User Profile

You will need to sign the .pkg installer with Developer ID and notarize it in order for it to install on macOS 10.14.5 and newer. The reason why it may have appeared to work locally was that the pkg wasn't quarantined. The recommended QA procedure for installation is to start with a fresh macOS VM instance and use Air Drop or a web browser to download the file into it.

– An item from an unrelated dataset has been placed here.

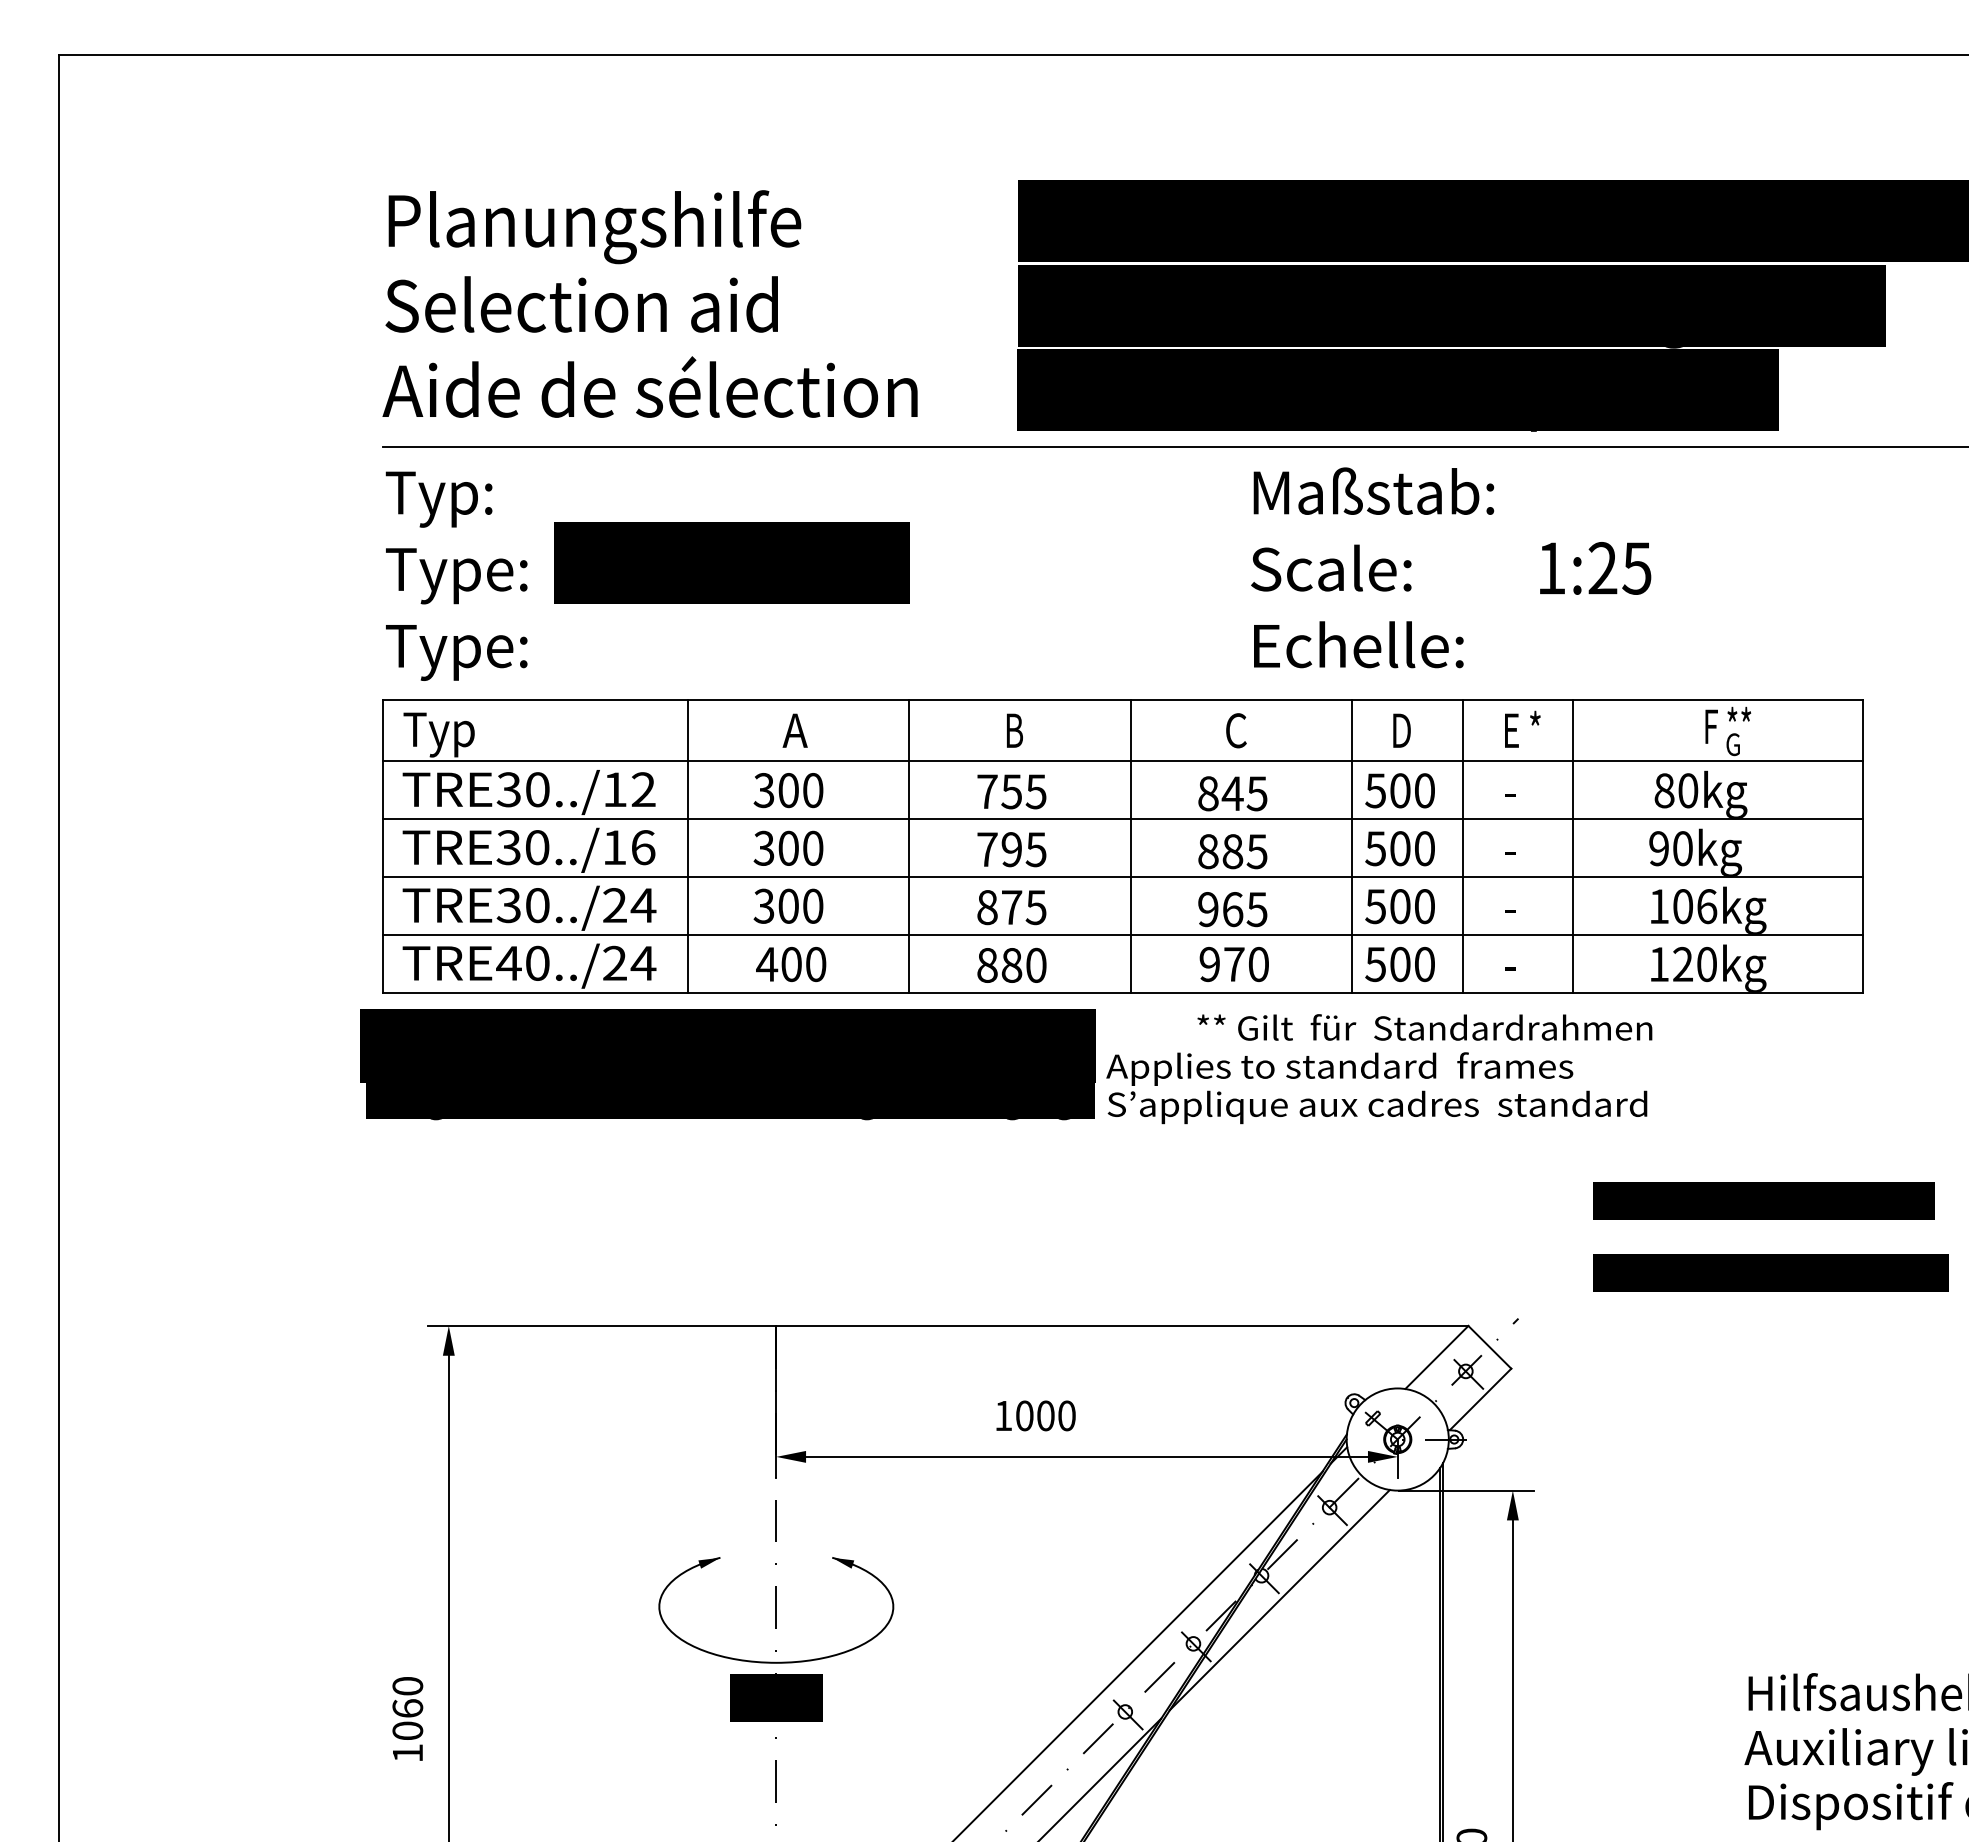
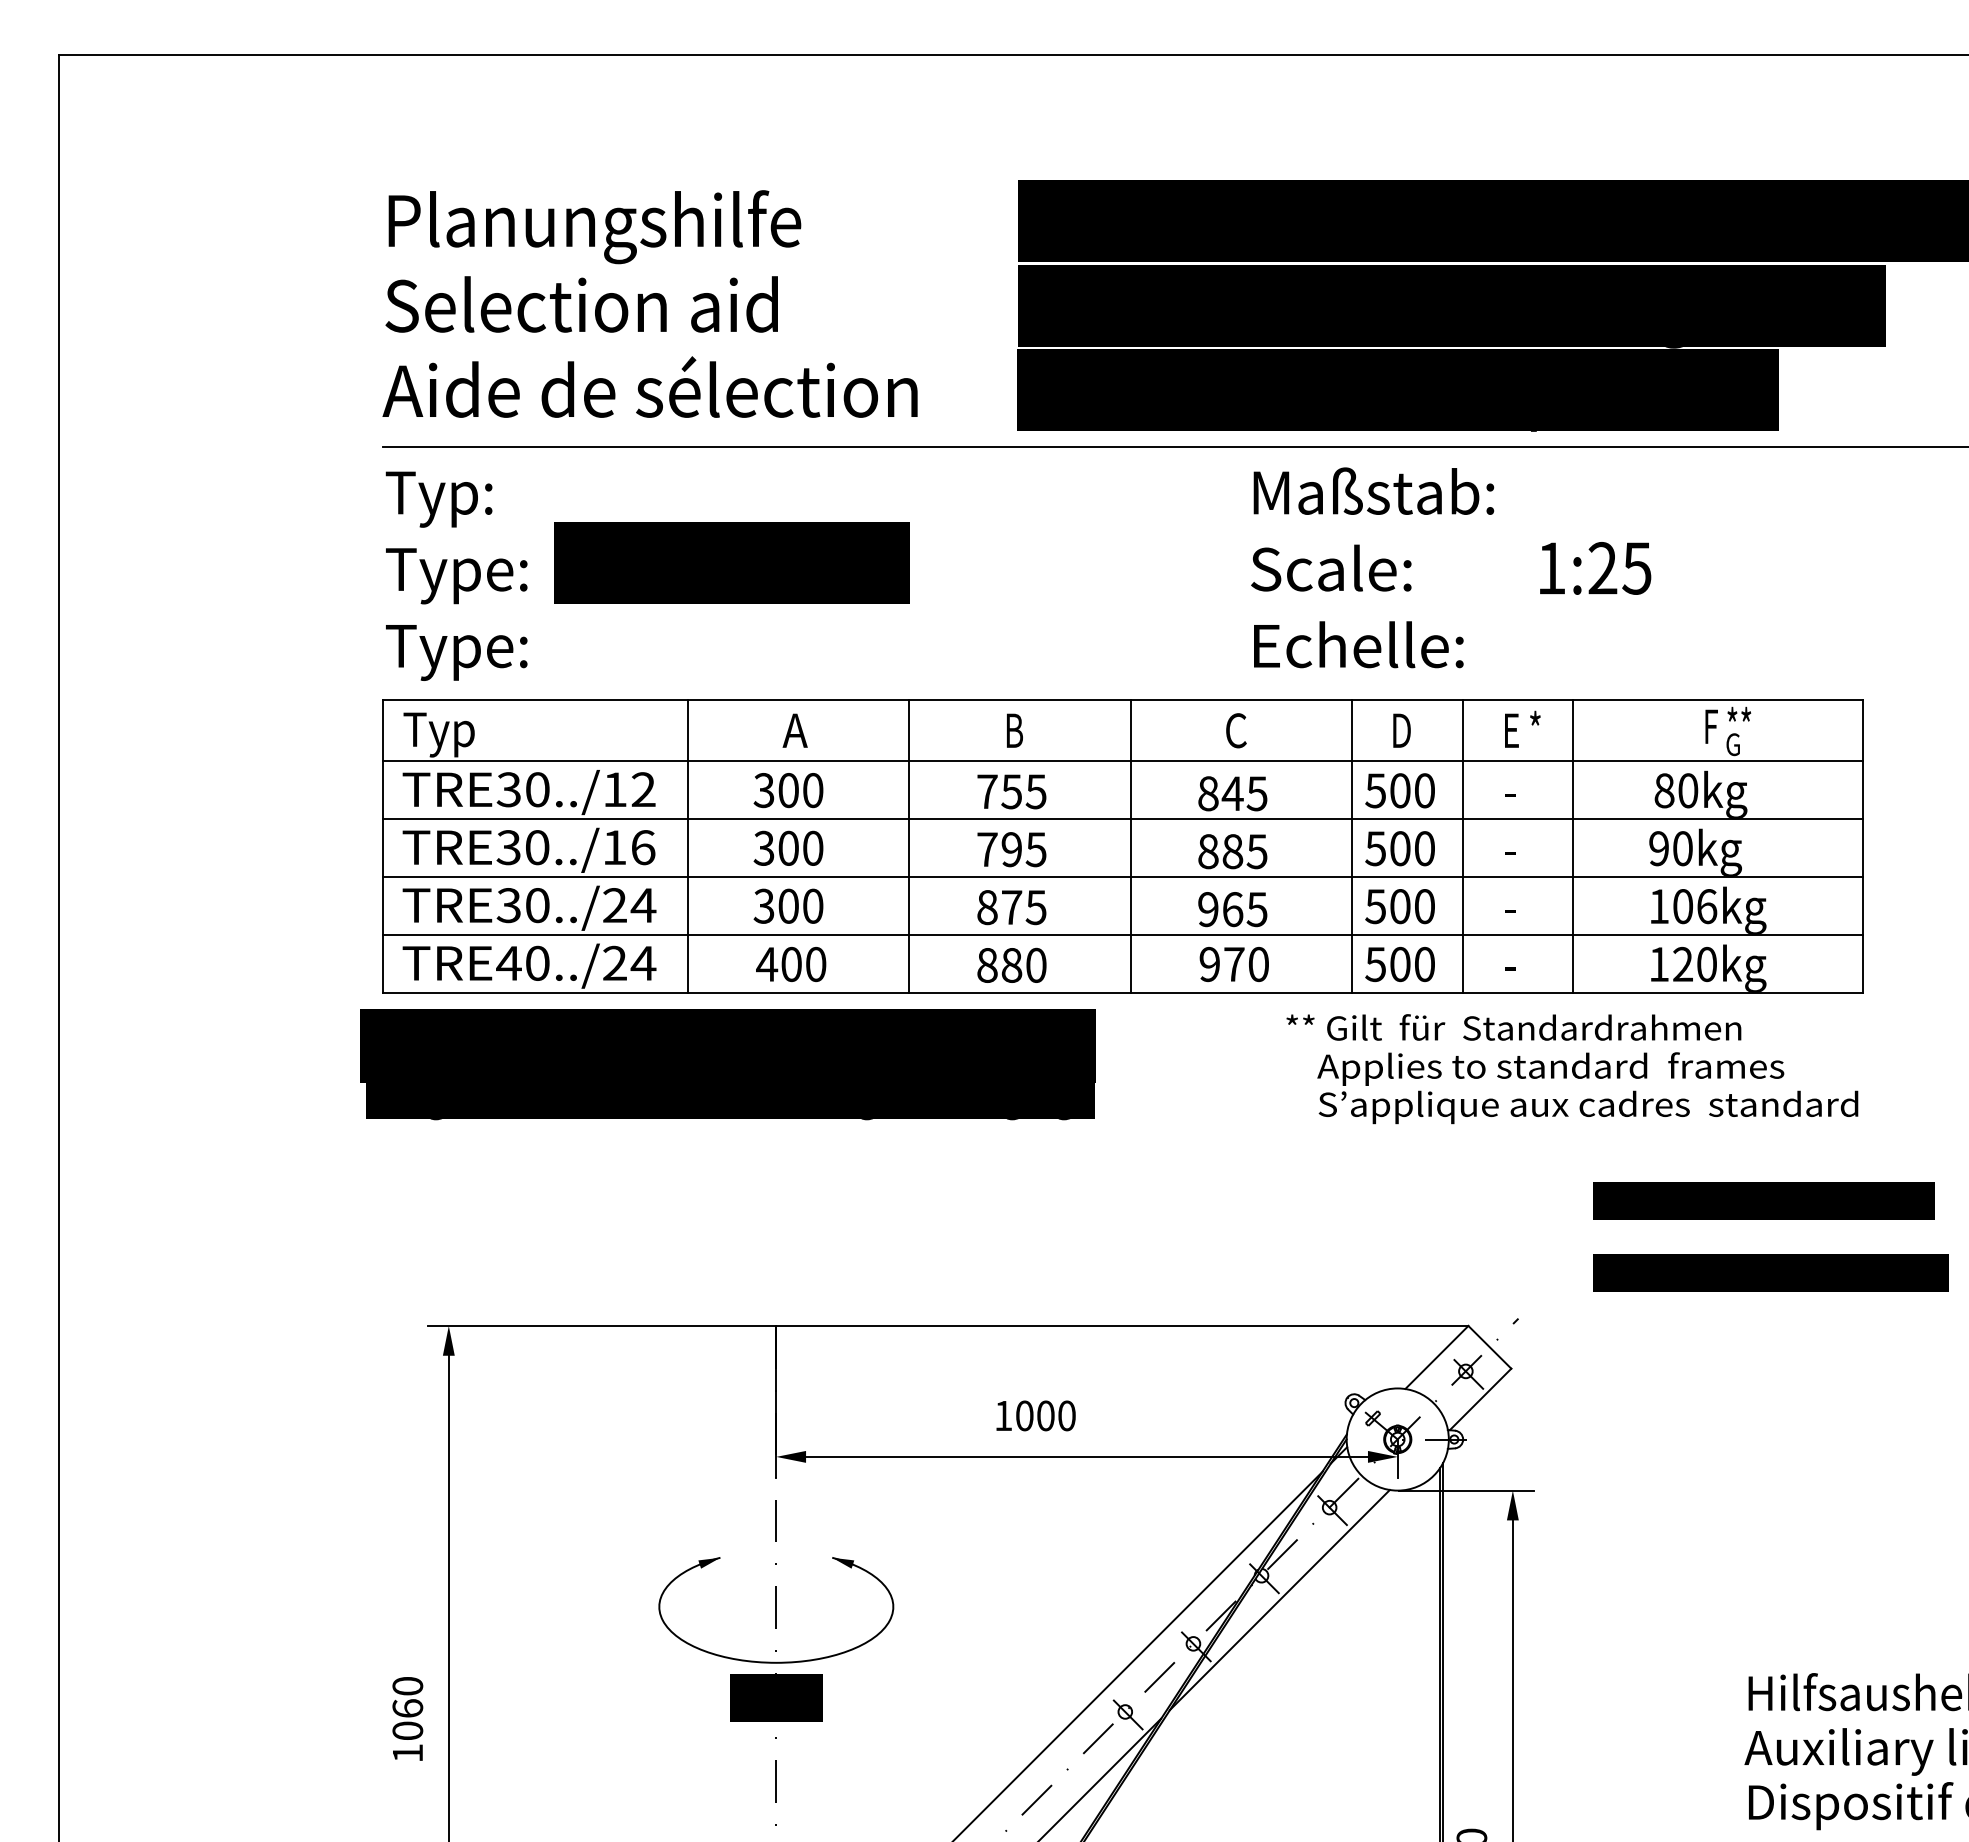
text at (1424, 1027) position: (1424, 1027) -> (1513, 1027)
text at (1376, 1088) position: (1376, 1088) -> (1587, 1088)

Then double click on it like a user would. If it installs and runs properly, you can ship it. DMGs are like zip files -- notarization is not required to open them. However, their contents must be notarized in order to run. You can do one of two approaches: Sign the app, put it in the DMG, sign the DMG, then upload the dmg to be notarized. Zip up the app and notarize the app separately, then put it in a DMG and distribute the DMG without notarizing it When you notarize a DMG, pkg, or bundle, everything inside is automatically unpacked and notarized as well. So you only need to upload the "top level" file for notarizing in a single pass, not the contents separately. You can read a lot more here: https://developer.apple.com/documentation/xcode/notarizing_macos_software_before_distribution

Please try again, being sure that the "xcrun stapler staple file.dmg" shows success. Then try to open it on another machine. You can test the notarized status of a dmg with "spctl -a -v -t open file.dmg"

That is correct. The workaround to thin binaries is no longer necessary and individual tickets will be generated for all slices of universal binaries. Tickets are being regenerated now for all affected uploads.